《チャーチルズ・ウォー "Churchill The Hollywood Years"★★★(2004年,イギリス)


 イギリスの名宰相として歴史に名前が残る偉人,ウィンストン・チャーチルが実はアメリカ海兵隊員だった,という「実は○○は▲▲だった」映画の一つ。おまけにイギリス国王やエリザベス女王を思いっきり茶化しています。恐れ多くも国王陛下を「いつも酔っぱらってばかりのケチな小心者」として描いています。しかもこの映画,アメリカ映画でなくてイギリス製の映画なんですよ。要するにこの映画,日本にたとえると「西郷隆盛は実は中国人で,明治天皇はケチな酔っぱらいだった」という映画を日本で作ったようなものです。よくこんな設定の映画を作ったなぁ,と驚いてしまいます。

 ただ,問題が一つあります。映画としてそれほど面白くないことです。発想がハチャメチャなら,その分,ストーリーを綿密に練り上げないといけないはずなのに,肝心のストーリーが超いい加減でテキトーなため,歴史秘話映画としても,コメディー映画としても,アクション映画としても中途半端なものになってしまったようです。

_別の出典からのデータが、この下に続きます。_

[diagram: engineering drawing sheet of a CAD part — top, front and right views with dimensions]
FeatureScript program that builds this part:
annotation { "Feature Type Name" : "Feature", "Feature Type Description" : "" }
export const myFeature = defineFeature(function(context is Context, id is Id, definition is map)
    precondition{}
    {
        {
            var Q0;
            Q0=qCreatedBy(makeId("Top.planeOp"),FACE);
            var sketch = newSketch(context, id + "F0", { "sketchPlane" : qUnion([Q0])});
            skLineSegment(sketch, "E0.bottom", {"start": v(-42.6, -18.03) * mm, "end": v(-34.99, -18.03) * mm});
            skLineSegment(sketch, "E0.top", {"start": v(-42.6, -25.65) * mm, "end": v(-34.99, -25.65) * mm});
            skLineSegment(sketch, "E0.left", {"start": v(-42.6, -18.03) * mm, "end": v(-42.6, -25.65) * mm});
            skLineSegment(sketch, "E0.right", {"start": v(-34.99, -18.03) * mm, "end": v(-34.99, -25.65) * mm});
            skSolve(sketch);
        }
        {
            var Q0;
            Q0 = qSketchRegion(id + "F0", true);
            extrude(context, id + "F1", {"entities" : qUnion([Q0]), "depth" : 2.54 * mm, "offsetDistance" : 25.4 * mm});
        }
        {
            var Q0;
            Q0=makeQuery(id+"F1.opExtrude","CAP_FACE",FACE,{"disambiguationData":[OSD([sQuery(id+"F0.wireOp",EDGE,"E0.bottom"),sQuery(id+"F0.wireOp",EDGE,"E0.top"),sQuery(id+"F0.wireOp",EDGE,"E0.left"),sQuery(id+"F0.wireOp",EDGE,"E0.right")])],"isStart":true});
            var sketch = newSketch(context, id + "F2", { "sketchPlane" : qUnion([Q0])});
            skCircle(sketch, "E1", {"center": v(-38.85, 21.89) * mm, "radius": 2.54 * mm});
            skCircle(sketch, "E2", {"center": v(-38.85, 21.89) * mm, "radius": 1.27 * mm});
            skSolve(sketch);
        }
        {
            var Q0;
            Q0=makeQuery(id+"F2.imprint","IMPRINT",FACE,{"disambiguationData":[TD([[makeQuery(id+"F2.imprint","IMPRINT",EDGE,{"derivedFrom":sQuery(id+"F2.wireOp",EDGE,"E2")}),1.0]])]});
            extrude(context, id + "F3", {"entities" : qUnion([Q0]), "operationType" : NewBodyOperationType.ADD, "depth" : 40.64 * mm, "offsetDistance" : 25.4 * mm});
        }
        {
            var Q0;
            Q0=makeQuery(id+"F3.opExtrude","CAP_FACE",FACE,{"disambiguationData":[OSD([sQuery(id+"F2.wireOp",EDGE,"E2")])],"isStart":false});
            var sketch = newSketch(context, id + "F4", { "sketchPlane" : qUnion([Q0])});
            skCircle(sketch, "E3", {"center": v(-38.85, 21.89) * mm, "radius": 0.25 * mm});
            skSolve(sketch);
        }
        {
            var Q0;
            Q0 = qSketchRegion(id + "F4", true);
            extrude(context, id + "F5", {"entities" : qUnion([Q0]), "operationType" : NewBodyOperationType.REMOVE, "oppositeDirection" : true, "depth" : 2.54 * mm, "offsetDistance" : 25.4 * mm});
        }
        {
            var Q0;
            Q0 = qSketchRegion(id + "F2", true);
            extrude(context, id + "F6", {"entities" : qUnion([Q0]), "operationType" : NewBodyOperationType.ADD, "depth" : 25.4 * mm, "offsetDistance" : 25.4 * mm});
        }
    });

 舞台は1940年のイギリス。つまり,ナチスドイツがヨーロッパ各国に侵攻し,勢力を拡大していた時期です。そしてドイツはついにイギリスにも空爆を仕掛けて,イギリス占領を企てます。このイギリスの苦境を救うべく,一人のスーパー戦士がアメリカから派遣されます。ウィンストン・チャーチル(クリスチャン・スレーター)です。そして,バッキンガム宮殿で催されたエリザベス王女(ネーヴ・キャンベル)の18歳の誕生日に招かれ,二人は恋に落ちます。

 一方,そのバッキンガム宮殿に極秘裏に乗り込んできたのがヒトラーとゲッペルス。イギリス占領を狙うヒトラーはイギリス国王一家を地下牢に幽閉し,国王にエリザベスとの結婚を迫ります。そのヒトラーの邪悪な企みの前にチャーチルはマシンガンを構えて立ちはだかるのでありました・・・ってな映画でございました。


 ・・・というように内容は要約できます。アメリカでこの映画を作ったら,イギリス国王一家を茶化したりはせず,その一方で「アメリカ海兵隊員@チャーチル」をブルース・ウィリスばりに活躍させるアクション映画にするはずですが(何しろ,スレーターの格好は誰が見ても《ダイハード》のウィリスですから),このイギリス映画ではスレーターはそれほど活躍しません。最後の「ヒトラーとエリザベスの結婚式」に乗り込むシーンでも,ちょっとマシンガンをぶっ放して,ちょっと暴れちゃったかな,程度です。抑制が利きすぎているんですね。

 イギリス国王(実に見事なほど国王陛下に似ています)がケチな小心者でいつも酔っぱらっている,という面白いし,バッキンガム宮殿の国王の側近や衛兵が「バッハみたいなカツラ」を被っているのも笑わせてくれますが,そういう設定や格好以上の面白さがありません。そこまでイギリス王室を笑い物にするなら,もっとハチャメチャな笑いを盛り込めるはずなのに,肝心なところで抑制が利かせすぎてしまったために,突き抜けた笑いになりません。ヒトラーと愛人エヴァとのやりとりも,パーマをかけたヒトラーのチリチリ頭もとても面白い素材なんだけど,どれもこれも単発のギャグに終わっています。


 映画としてはかなり金と手間をかけて作られている感じだし,バッキンガム宮殿内部もかなり本物っぽいし,舞踏会シーンでもかなりの数のエキストラを使っています。そのあたりは素晴らしいと思います。しかし,そういうところに金をかけるより,映画の根幹であるストーリーをもうちょっと入念に作るべきだったと思うのです。一つ一つのシーンはいいし,各シーンでのエピソードも悪くないのに,それらを繋ぐストーリーの全体像がわかりにくいというか,全体像がそもそもないため,単発ギャグをつなげただけの映画になってしまったのです。

 ちなみに,久しくスクリーンの上で見なくなったクリスチャン・スレーターさん,この映画では生き生きと楽しそうに演技していました。それが見られただけでよかったかな。